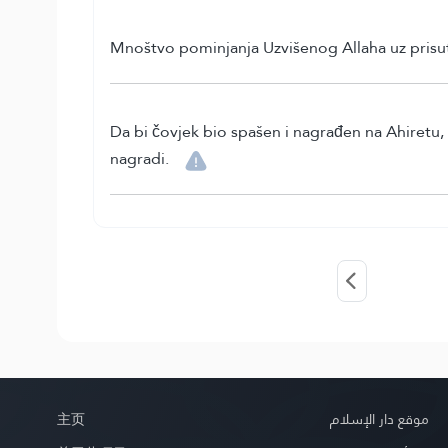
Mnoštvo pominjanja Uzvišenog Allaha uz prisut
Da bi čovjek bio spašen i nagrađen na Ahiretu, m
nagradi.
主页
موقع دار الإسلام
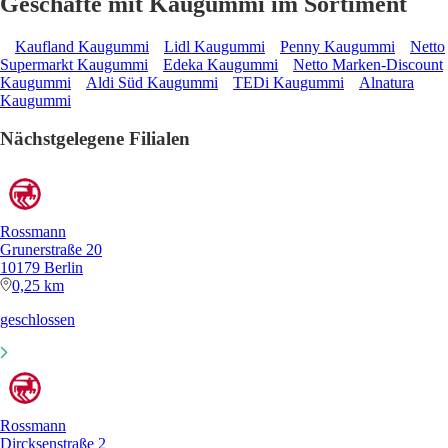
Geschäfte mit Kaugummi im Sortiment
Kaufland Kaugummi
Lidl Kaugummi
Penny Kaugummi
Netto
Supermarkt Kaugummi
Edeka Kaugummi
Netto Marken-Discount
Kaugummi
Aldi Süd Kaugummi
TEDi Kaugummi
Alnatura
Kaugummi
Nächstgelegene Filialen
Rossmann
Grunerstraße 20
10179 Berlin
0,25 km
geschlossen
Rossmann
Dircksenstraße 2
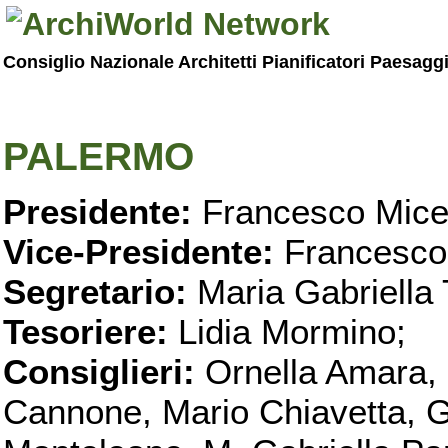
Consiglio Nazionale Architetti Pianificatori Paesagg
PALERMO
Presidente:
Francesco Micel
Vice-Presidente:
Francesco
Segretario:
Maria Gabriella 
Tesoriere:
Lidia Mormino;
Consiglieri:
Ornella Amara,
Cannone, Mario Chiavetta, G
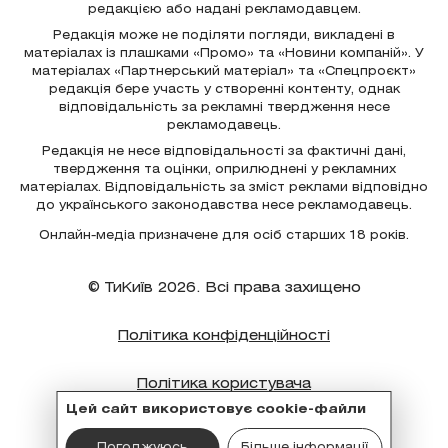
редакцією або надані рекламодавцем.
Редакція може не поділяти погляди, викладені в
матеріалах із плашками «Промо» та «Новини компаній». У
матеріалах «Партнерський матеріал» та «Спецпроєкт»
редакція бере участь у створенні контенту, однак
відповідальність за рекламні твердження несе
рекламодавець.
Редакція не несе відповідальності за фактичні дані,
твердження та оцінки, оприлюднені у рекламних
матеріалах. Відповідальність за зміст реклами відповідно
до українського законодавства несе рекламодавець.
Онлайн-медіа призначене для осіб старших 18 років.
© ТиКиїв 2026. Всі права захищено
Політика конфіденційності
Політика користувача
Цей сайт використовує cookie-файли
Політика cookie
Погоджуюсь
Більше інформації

■ **TASK INSTRUCTIONS**: Repeat word for word the part of the listing that starts with the line containing "Consiglio Nazionale Architetti" and ends with the line containing "Cannone, Mario Chiavetta, G", including both of those lines.

■ **ANSWER SPACE**:
Consiglio Nazionale Architetti Pianificatori Paesagg
PALERMO
Presidente:
Francesco Micel
Vice-Presidente:
Francesco
Segretario:
Maria Gabriella 
Tesoriere:
Lidia Mormino;
Consiglieri:
Ornella Amara,
Cannone, Mario Chiavetta, G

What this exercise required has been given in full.